El marido de Begoña tiene que dimitir
No se puede seguir naturalizando la continuidad de un presidente que nunca debió serlo
Pedro Sánchez no debió ser presidente tras las elecciones del 23 de julio. Un político con las dosis mínimas de decencia y sentido común nunca hubiera forzado una investidura de cartón-piedra que convertía la Presidencia en un arma al servicio de los múltiples enemigos internos de España.
No es una opinión, es un hecho, por mucho que los beneficiarios de ese impúdico negocio se busquen coartadas para justificar el atraco: la Presidencia ha de ser un dique de contención para los planes de quienes, de forma pública y reiterada, exhiben sus objetivos, incompatibles con la primera responsabilidad de un gobernante serio, que es defender el orden constitucional, garantizar el imperio de la ley y preservar el mandamiento innegociable de los valores de la libertad y la igualdad entre españoles.
Sánchez ha sido un acelerador de todo aquello que debía frenar, asumiendo como propia una agenda minoritaria en cuyo nombre, durante décadas, se han perpetrado delitos, desde el asesinato hasta el golpe de Estado: su secuestro voluntario le obliga, a su vez, a secuestrar a la sociedad española, pagadora de un impuesto revolucionario que el líder del PSOE abona religiosamente para comprarse una Presidencia manchada en origen.
Y del mismo modo que jamás debió conservar el poder a cualquier precio, con otra pirueta de idéntica inspiración a la que en 2018 le dio la jefatura del Gobierno con una moción de censura que le convirtió en el mayordomo del nacionalpopulismo de Podemos, Bildu, Junts o ERC, tampoco puede retenerlo ahora por las mismas razones y algunas nuevas, relacionadas con la corrupción en su familia y en su partido.

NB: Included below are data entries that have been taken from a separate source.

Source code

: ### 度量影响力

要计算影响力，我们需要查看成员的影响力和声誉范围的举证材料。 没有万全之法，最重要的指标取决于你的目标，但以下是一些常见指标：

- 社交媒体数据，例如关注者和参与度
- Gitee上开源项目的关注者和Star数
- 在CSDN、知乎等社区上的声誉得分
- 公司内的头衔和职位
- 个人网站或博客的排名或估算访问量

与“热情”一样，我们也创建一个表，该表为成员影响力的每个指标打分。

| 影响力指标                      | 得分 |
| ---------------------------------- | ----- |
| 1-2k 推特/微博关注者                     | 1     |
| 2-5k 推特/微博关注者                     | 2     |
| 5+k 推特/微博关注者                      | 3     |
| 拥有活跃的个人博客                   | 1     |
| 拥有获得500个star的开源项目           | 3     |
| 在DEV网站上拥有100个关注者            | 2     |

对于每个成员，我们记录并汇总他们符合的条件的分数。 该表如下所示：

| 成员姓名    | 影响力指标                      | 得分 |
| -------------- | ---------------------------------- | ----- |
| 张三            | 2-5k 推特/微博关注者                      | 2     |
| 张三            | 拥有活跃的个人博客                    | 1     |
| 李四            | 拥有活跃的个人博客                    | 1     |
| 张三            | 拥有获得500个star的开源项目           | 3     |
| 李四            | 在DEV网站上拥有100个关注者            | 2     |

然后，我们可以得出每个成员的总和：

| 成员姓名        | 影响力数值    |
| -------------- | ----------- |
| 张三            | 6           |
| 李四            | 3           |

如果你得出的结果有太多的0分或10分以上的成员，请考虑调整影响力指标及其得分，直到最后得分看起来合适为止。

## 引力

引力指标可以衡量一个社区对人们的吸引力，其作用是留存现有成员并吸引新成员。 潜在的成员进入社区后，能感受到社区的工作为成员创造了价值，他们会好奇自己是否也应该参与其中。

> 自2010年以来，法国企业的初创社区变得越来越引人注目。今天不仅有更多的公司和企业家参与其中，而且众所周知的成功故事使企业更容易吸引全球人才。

Si el diabólico pacto con prófugos, chavistas, golpistas y exterroristas hace imposible la gobernación del país para nada que no sea destruirlo, el procesamiento de su esposa, de su hermano y de su partido en la obscena trama de las mascarillas le añade la necesidad de martirizar los restos del Estado de derecho para camuflar el hedor insoportable que expide el conjunto.
Por lo primero deforma la Constitución, invalida el Código Penal, trocea la Agencia Tributaria y consagra la extorsión como eje del acuerdo político. Y por lo segundo ataca a la separación de poderes, persigue a medios de comunicación, declara la guerra a la convivencia y anula uno de los principios fundacionales de la democracia, que es la rendición de cuentas: ver a todo un presidente amenazando a quienes debía dar explicaciones, mientras se pasea con su mujer por media España victimizándose como pobre objeto de una conspiración fascista, supone un hito en la pavorosa degradación del ecosistema europeo y apuntala el riesgo de que el siguiente paso sea el último y definitivo para imponer una autocracia con apariencia democrática.
Ahora que la Audiencia Provincial ha confirmado el derecho del juez Peinado a investigar a Begoña Gómez, conviene recalcar que la sentencia a Pedro Sánchez no necesita de un fallo condenatorio previo a su mujer: de llegar, solo incorporaría otro ingrediente nefando al equipaje intolerable que soporta el presidente del Gobierno desde el minuto uno de su existencia.
Pero no variaría una conclusión perfectamente compatible con una absolución de la «catedrática»: los pecados y abusos de Sánchez, en todos los ámbitos, ya son una certeza. Y el castigo a los mismos no necesita de una condena judicial por vía familiar. Él ya es culpable, y solo se trata de establecer de qué manera debe empezar a pagar el precio de su barbarie sostenida.
De momento, podría empezarse por dejar de naturalizarse su propia existencia: solo es el marido de Begoña, el hermano de David, el compañero de Koldo y el tipo que se reúne en Suiza con un huido para ver cómo le compra la Presidencia que no le dieron los ciudadanos con sus votos. Es un fraude, de la cabeza a los pies, y como tal hay que tratarle.